Il piano regolatore portuale è stato presentato stamattina al Comune di Genova, nell’ambito di un incontro tenutosi a Palazzo San Giorgio. Alla tavola erano presenti il presidente dell’Autorità di Sistema Portuale del Mar Ligure Occidentale, Matteo Paroli, la sindaca Silvia Salis, membri della giunta comunale e i delegati dei diversi Municipi.
Durante la riunione sono state esposte le prime ipotesi di crescita per il porto di Pra’ unitamente a due proposte per il ricollocamento dei depositi chimici di Multedo. Gli scenari proposti coincidono con la necessità di garantire competitività al porto nei prossimi venti anni, senza trascurare gli impatti sulla cittadinanza.
Tre scenari di ampliamento per il bacino di Pra’
Il documento preliminare individua tre configurazioni distinte. La prima prevede la creazione di due terrapieni non banchinati a ponente, destinati a ospitare attività operative limitate e lo stoccaggio dei container vuoti. Questo intervento libererebbe spazi prossimi al centro urbano e al Parco delle Dune, ampliando le aree verdi e installando terrazze panoramiche e pontili sul Canale di Calma.
Scenario più ambizioso: riempimento a mare e nuova marina
Il secondo modello, valutato più favorevolmente da alcuni stakeholder, propone un nuovo riempimento a mare nella zona attualmente non banchinabile, con l’obiettivo di realizzare una marina a ponente e di mettere a disposizione nuovi spazi per la cantieristica. L’operazione richiederebbe la costruzione o l’estensione di una diga, richiamando la logica già inserita nella precedente “visione Genova 20230”.
Ipotesi minima: riempimenti ridotti
L’ultima alternativa è più contenuta: modesti riempimenti privi di banchinamento con un’ingombro nettamente inferiore rispetto a quello previsto dall’attuale piano. Questa proposta intende limitare l’impatto visivo e ambientale, mantenendo però una certa capacità di crescita.
Ricollocazione dei depositi chimici di Multedo
Parallelamente, l’AdSP ha messo sul tavolo due soluzioni per lo spostamento dei depositi chimici. La prima consiste nella costruzione di nuovi serbatoi interrati nell’area attualmente occupata da Porto Petroli. La seconda ipotesi, più innovativa, prevede la realizzazione di un polo energetico nel bacino di ponente, integrato da una grande banchina e dalle infrastrutture logistiche necessarie, con la gestione affidata ai concessionari portuali.

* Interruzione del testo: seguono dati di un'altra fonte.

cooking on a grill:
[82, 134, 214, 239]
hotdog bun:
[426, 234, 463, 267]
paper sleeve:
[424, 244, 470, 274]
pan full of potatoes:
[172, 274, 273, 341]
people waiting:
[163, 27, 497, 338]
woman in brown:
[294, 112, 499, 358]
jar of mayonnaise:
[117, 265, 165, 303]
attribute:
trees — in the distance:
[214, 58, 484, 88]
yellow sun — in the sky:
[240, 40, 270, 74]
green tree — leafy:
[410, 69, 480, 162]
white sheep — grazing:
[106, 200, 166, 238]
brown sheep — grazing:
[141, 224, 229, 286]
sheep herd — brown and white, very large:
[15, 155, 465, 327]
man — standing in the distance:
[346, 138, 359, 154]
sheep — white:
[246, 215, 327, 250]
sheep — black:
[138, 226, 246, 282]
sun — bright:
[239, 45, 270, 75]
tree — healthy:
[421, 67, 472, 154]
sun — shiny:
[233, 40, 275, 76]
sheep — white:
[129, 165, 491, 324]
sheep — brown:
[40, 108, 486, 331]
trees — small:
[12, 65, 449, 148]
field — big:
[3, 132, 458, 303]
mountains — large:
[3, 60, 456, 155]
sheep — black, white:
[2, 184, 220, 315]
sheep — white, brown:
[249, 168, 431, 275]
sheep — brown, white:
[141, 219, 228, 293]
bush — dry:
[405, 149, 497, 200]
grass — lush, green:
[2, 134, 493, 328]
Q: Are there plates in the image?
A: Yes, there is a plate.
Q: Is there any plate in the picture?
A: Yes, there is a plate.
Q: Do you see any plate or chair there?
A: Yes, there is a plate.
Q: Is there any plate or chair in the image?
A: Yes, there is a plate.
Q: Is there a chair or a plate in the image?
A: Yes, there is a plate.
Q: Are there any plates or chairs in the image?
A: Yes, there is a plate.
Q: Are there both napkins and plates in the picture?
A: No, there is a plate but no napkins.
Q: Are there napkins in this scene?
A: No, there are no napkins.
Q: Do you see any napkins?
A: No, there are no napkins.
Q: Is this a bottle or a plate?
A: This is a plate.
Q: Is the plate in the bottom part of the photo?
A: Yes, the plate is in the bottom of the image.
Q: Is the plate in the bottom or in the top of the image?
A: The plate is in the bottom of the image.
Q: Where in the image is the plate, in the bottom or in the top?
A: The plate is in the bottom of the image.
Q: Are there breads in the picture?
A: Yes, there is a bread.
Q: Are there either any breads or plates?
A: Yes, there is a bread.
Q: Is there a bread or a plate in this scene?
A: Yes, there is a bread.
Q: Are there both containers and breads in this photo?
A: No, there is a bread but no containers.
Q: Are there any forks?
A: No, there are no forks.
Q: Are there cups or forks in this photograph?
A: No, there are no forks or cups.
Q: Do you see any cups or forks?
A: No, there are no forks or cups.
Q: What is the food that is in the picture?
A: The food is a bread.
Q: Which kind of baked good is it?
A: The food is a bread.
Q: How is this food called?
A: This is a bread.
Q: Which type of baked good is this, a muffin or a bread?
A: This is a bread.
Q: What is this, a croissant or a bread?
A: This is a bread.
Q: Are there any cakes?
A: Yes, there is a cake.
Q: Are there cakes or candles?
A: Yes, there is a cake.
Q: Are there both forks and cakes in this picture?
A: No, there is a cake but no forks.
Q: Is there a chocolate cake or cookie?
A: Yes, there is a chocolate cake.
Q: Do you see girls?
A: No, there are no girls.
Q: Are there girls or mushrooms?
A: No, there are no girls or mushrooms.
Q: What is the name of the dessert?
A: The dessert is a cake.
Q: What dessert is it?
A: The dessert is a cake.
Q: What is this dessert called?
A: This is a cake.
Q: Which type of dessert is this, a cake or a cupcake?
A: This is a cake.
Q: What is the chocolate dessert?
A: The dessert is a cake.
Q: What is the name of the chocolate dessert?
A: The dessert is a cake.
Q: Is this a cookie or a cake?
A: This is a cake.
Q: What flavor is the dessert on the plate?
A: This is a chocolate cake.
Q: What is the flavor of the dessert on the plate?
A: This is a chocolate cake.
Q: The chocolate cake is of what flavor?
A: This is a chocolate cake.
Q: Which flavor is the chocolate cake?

Infrastrutture complementari e impatti sul territorio
Tra le novità previste vi è la nuova Diga Foranea che consentirebbe di prolungare a 360 metri un bacino già esistente destinato alle riparazioni navali, oltre all’ampliamento della darsena del Waterfront di Levante per la nautica. Parallelamente, sono in progetto percorsi ciclopedonali in quota che collegheranno il Parco della Lanterna con la “Sopraelevata” e il Tunnel Subportuale, creando collegamenti diretti tra città e zona portuale.
Il presidente Paroli ha sottolineato l’importanza di valutare gli spazi “in prospettiva”, spiegando che il piano non può limitarsi a descrivere il porto di oggi, ma deve prevedere le necessità di domani per tutelare traffico, occupazione e competitività. Ha inoltre ribadito che eventuali soluzioni per i depositi chimici richiedono il rispetto di criteri tecnici, economici e giuridici, e un dialogo costante con la amministrazione comunale.
Reazioni istituzionali e di cittadini e comitati
La sindaca Silvia Salis ha accolto positivamente il format di confronto, definendolo un “primo momento di illustrazione” fondamentale per raccogliere contributi dal territorio. Tuttavia, vari rappresentanti, tra cui il consigliere Filippo Bruzzone e i comitati del Ponente, hanno espresso forte opposizione a qualsiasi ulteriore riempimento a ponente, temendo aumenti di emissioni e perdita di qualità di vita.
I comitati hanno anche contestato la proposta di spostare i container vuoti su nuovi terrapieni, sostenendo che esiste già un corridoio consolidato per la gestione automatizzata dei container vuoti tra Voltri e Rivalta-Scrivia. La loro posizione è rimasta chiara: “non vogliamo alcun ampliamento dell’attività portuale perché comporterebbe maggiori emissioni”.